[Work required]: All records must be quoted exactly. Omit the pictures.

------

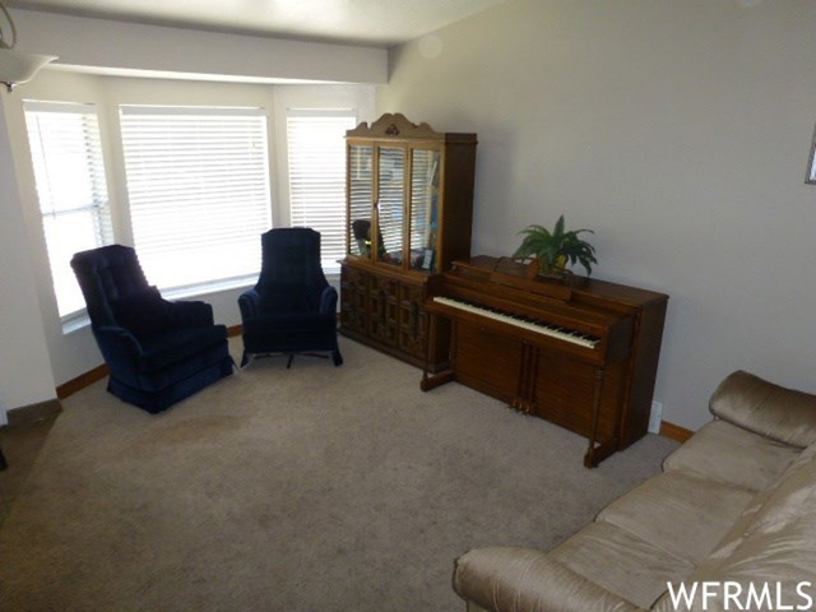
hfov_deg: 71.6
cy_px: 306
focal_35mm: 24
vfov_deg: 56.8
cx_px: 408
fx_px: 566
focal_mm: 4.3
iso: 320
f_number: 3.3
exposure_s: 1/60
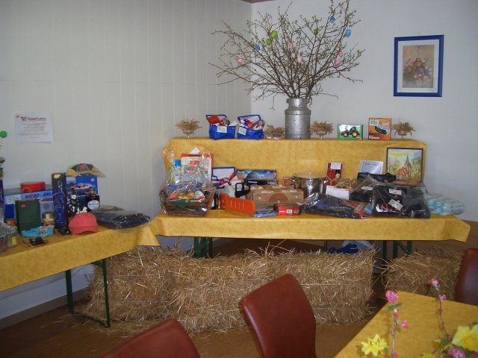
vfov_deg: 40.7
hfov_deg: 52.6
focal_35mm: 35
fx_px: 483
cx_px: 239
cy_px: 179
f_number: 2.6
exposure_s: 1/40
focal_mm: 5.8
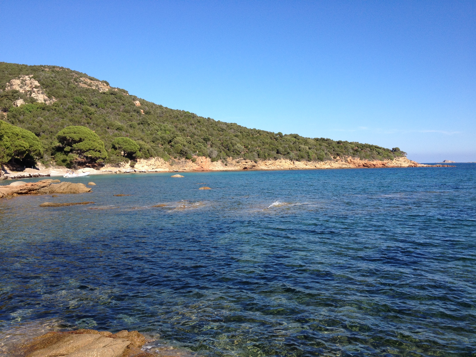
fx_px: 481
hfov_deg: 52.6
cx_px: 238
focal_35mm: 35
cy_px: 178
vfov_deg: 40.7
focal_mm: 4.28
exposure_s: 1/1284
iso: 64
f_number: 2.4
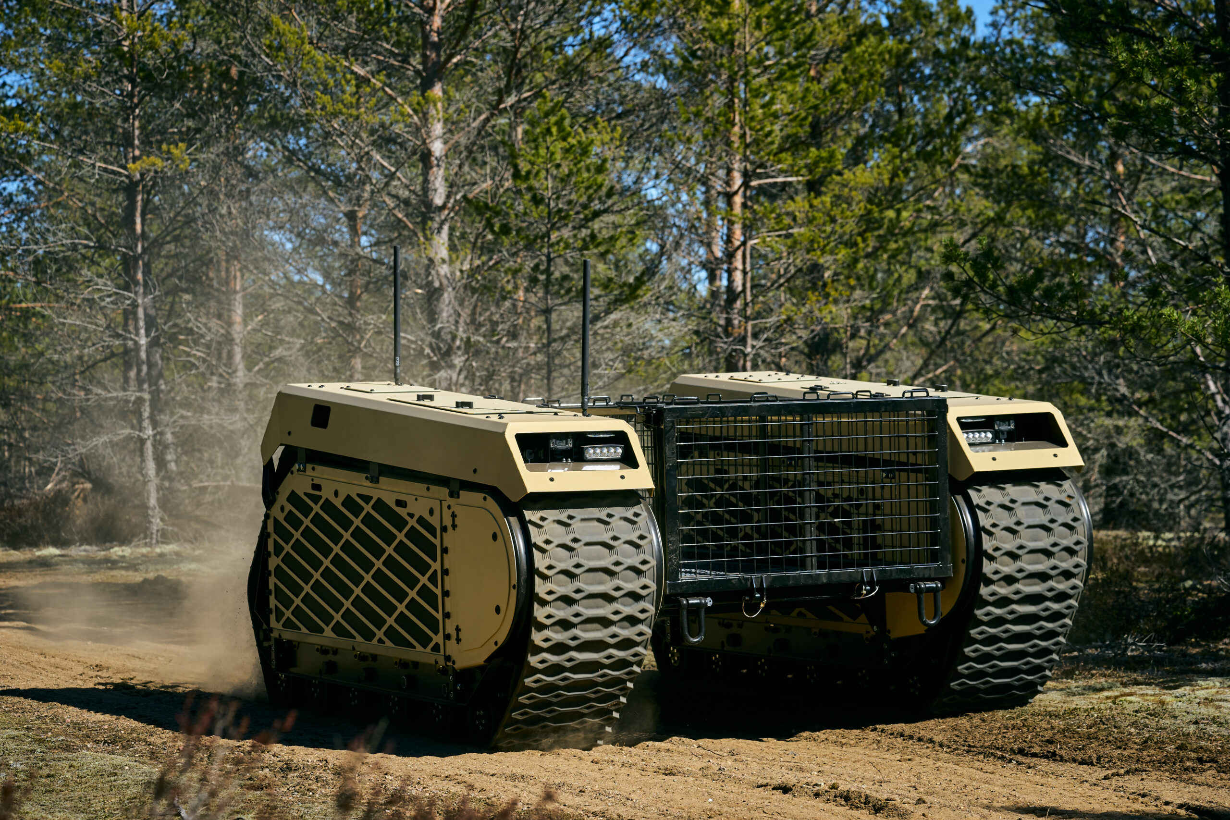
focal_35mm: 90
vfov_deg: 15.2
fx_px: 3075
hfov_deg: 22.6
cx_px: 615
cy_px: 410
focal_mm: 90
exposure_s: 1/400
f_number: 7.1
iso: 125
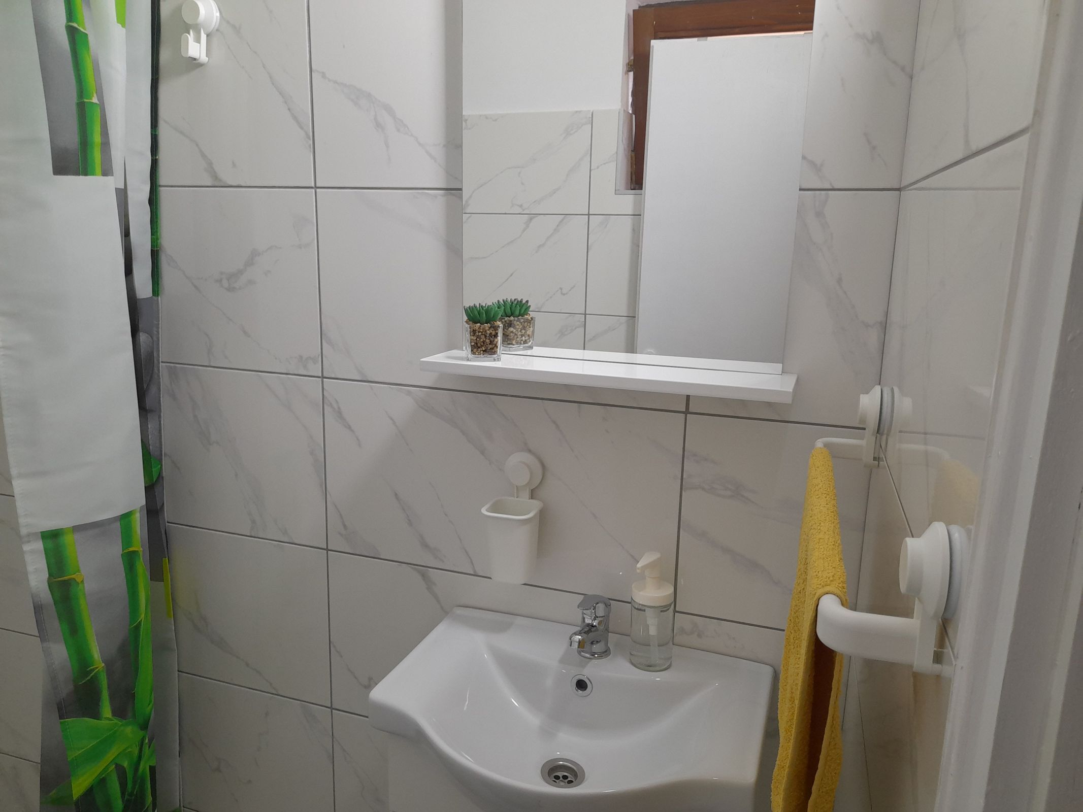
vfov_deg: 54.9
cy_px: 406
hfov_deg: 69.4
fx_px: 782
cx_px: 542
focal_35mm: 25
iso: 160
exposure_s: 1/60
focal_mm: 4.6
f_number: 2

------

[Solution to this task]:
hfov_deg: 71.6
cy_px: 306
focal_35mm: 24
vfov_deg: 56.8
cx_px: 408
fx_px: 566
focal_mm: 4.3
iso: 320
f_number: 3.3
exposure_s: 1/60
vfov_deg: 40.7
hfov_deg: 52.6
focal_35mm: 35
fx_px: 483
cx_px: 239
cy_px: 179
f_number: 2.6
exposure_s: 1/40
focal_mm: 5.8
fx_px: 481
hfov_deg: 52.6
cx_px: 238
focal_35mm: 35
cy_px: 178
vfov_deg: 40.7
focal_mm: 4.28
exposure_s: 1/1284
iso: 64
f_number: 2.4
focal_35mm: 90
vfov_deg: 15.2
fx_px: 3075
hfov_deg: 22.6
cx_px: 615
cy_px: 410
focal_mm: 90
exposure_s: 1/400
f_number: 7.1
iso: 125
vfov_deg: 54.9
cy_px: 406
hfov_deg: 69.4
fx_px: 782
cx_px: 542
focal_35mm: 25
iso: 160
exposure_s: 1/60
focal_mm: 4.6
f_number: 2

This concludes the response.